Assigned task →
From the line with "returns the full" through the line with "if it cannot create the file.", repeat the entries verbatim, both end lines included, and add nothing.

[Collected data]
>>>
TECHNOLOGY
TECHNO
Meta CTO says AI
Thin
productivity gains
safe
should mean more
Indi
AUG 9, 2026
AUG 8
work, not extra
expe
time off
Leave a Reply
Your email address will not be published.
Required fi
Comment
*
<<<
>>>
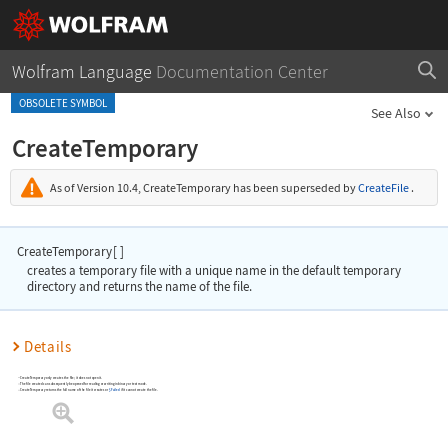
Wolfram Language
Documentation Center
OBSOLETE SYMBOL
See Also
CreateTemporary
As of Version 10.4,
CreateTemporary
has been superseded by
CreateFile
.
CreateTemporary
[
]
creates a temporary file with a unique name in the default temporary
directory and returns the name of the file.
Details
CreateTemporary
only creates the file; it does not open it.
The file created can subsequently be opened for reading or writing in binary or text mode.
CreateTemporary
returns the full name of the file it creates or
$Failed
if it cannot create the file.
<<<
>>>
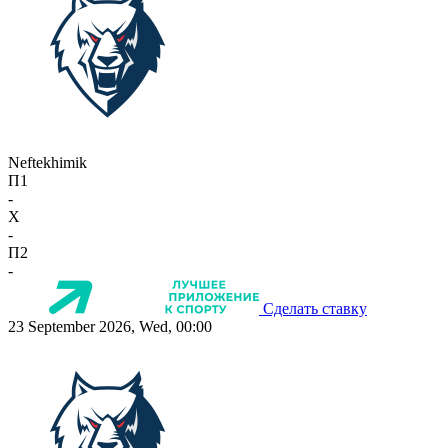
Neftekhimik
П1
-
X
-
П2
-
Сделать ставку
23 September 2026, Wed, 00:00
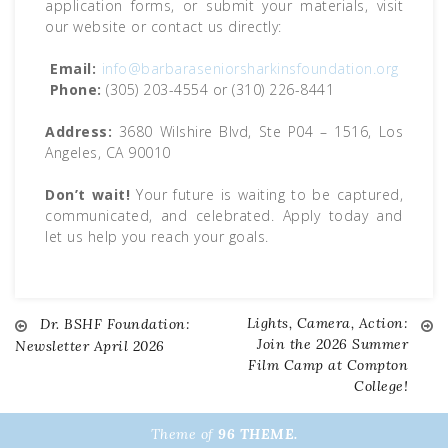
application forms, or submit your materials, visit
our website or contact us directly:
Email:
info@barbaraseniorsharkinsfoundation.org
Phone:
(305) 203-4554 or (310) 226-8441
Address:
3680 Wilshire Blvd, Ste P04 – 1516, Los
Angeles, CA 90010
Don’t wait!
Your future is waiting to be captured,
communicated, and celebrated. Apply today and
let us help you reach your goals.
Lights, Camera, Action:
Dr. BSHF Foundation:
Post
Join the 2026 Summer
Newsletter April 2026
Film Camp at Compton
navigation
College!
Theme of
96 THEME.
<<<
Result →
returns the full name of the file it creates or
$Failed
if it cannot create the file.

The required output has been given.